Mexican journalists protest murders, impunity
June 16, 2017Journalists took to the streets across Mexico late Thursday to call for justice and an end to impunity for people who kill, torture or disappear reporters. The protests took place one month to the day since the murder of Javier Valdez, whom gangsters shot a dozen times in broad daylight outside the offices of "Riodoce," the newspaper he co-founded in the western state of Sinaloa.
More than 1,000 people - colleagues, readers, members of civil society groups - turned out in the state to mourn Valdez. "The people are tired of so much damn corruption," they chanted.
In Culiacan, Valdez's widow, Griselda Triana, voiced outrage at the authorities' "incompetence": "The few times they've approached me to tell me about their progress on the case, the truth is that you can tell they're useless."

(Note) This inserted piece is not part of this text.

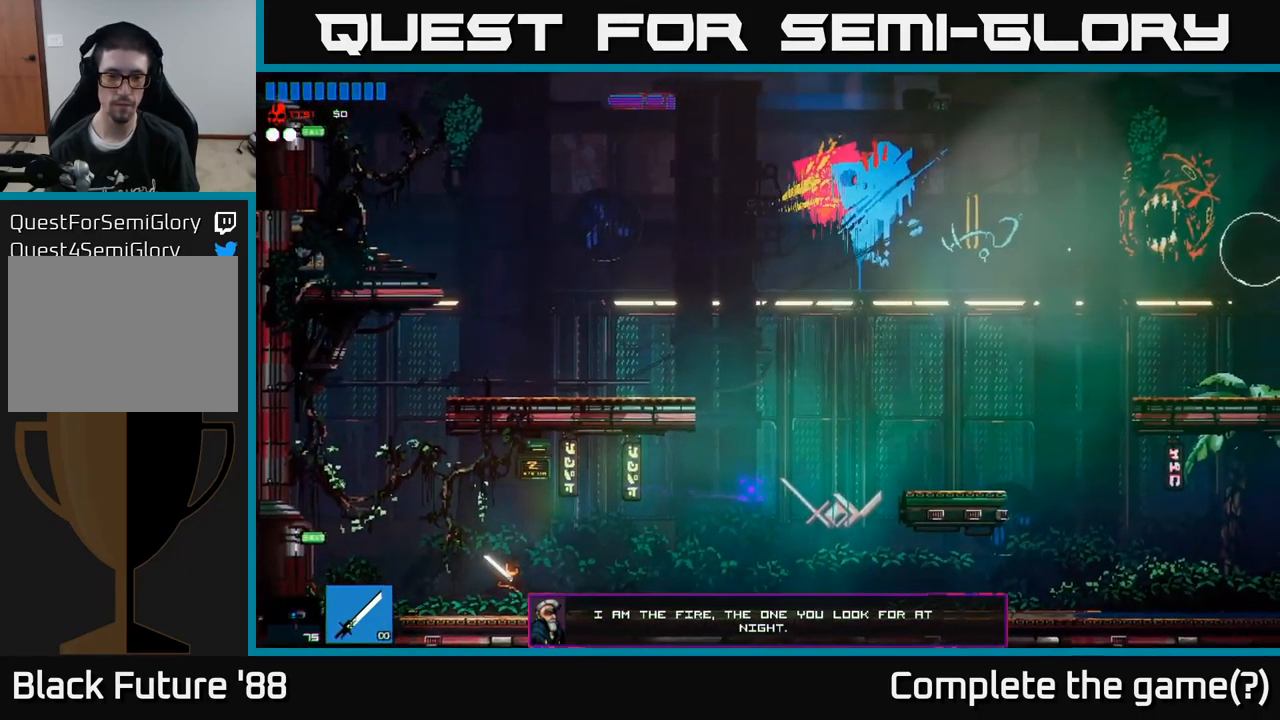
{"buttons": [], "left_stick": "right", "right_stick": "up-right", "events": [[383, "right_stick", "up-right"]]}
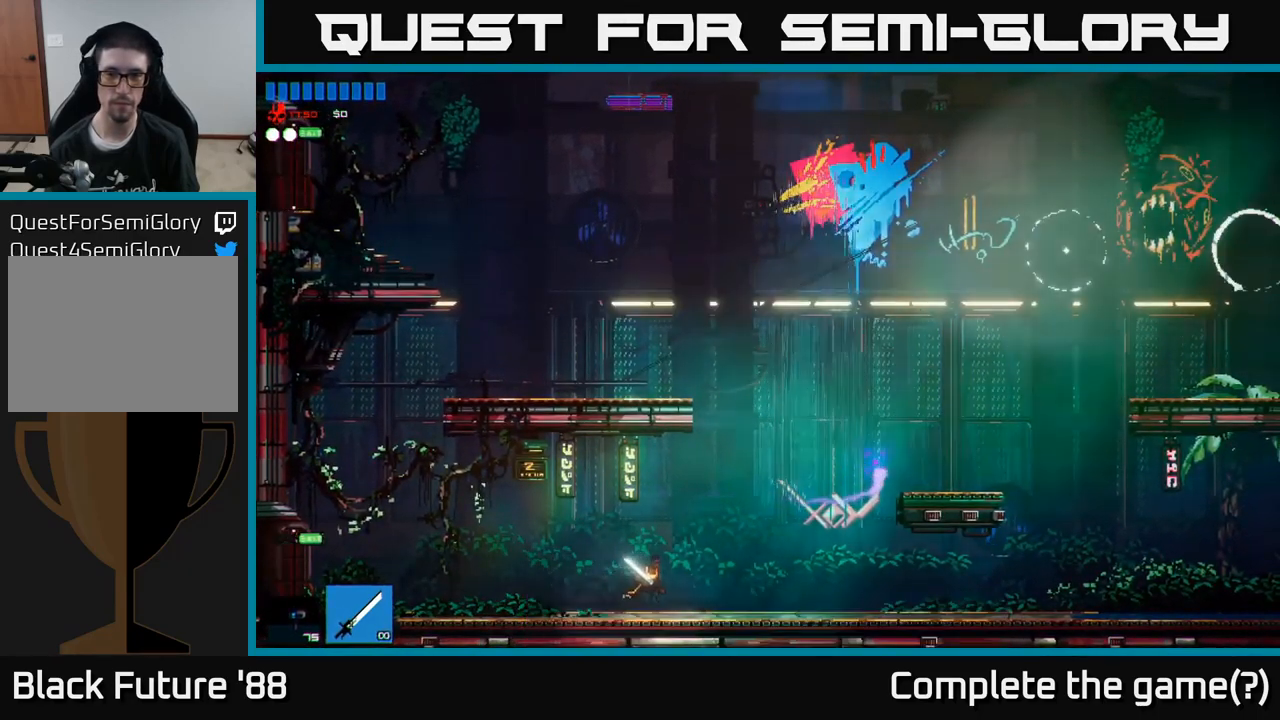
{"buttons": ["A"], "left_stick": "right", "right_stick": "up-right", "events": [[300, "A", "down"]]}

"I'm afraid, more for my children than myself, because they're in a very vulnerable situation now and you realize that in reality there is no government, no authority here," she said.
'Enough bloodshed'
Prosecutors initially investigated the murder of Valdez, who won the Committee for the Protection of Journalists' 2011 International Press Freedom Award, as an auto robbery before acknowledging that the killers had more likely targeted him for his reporting. The outcry forced President Enrique Pena Nieto to finally address such killings. One month on, Valdez's colleagues say the president has reneged on his promises to fight impunity in a country where more than 90 percent of such cases remain unresolved.
On Thursday, the Proceso magazine journalist Alvaro Delgado reminded Pena Nieto to his face as the president spoke to media executives about his commitment to a free press. "Enough bloodshed," read the banner Delgado held. "Fix it, president. Not One More."
In Mexico City, a group of journalists marched on the attorney general's office, bearing photographs of murdered reporters and reading their names; "the state is dead" was written on a modified Mexican flag. A similar scene played out in Tijuana, the largest city on the western peninsula of Baja California, where dozens of mediamakers demanded that regional law enforcement authorities "stop the murders of journalists." Other protests took place in the southern state of Guerrero and Michoacan, in the east.
Reporters Without Borders ranks Mexico - where more than 100 reporters have been killed since 2000 while reporting on drug cartels or official corruption, including seven this year - as the world's third-deadliest country for journalists. The two ahead of it, Syria and Afghanistan, are mired in war in many regions.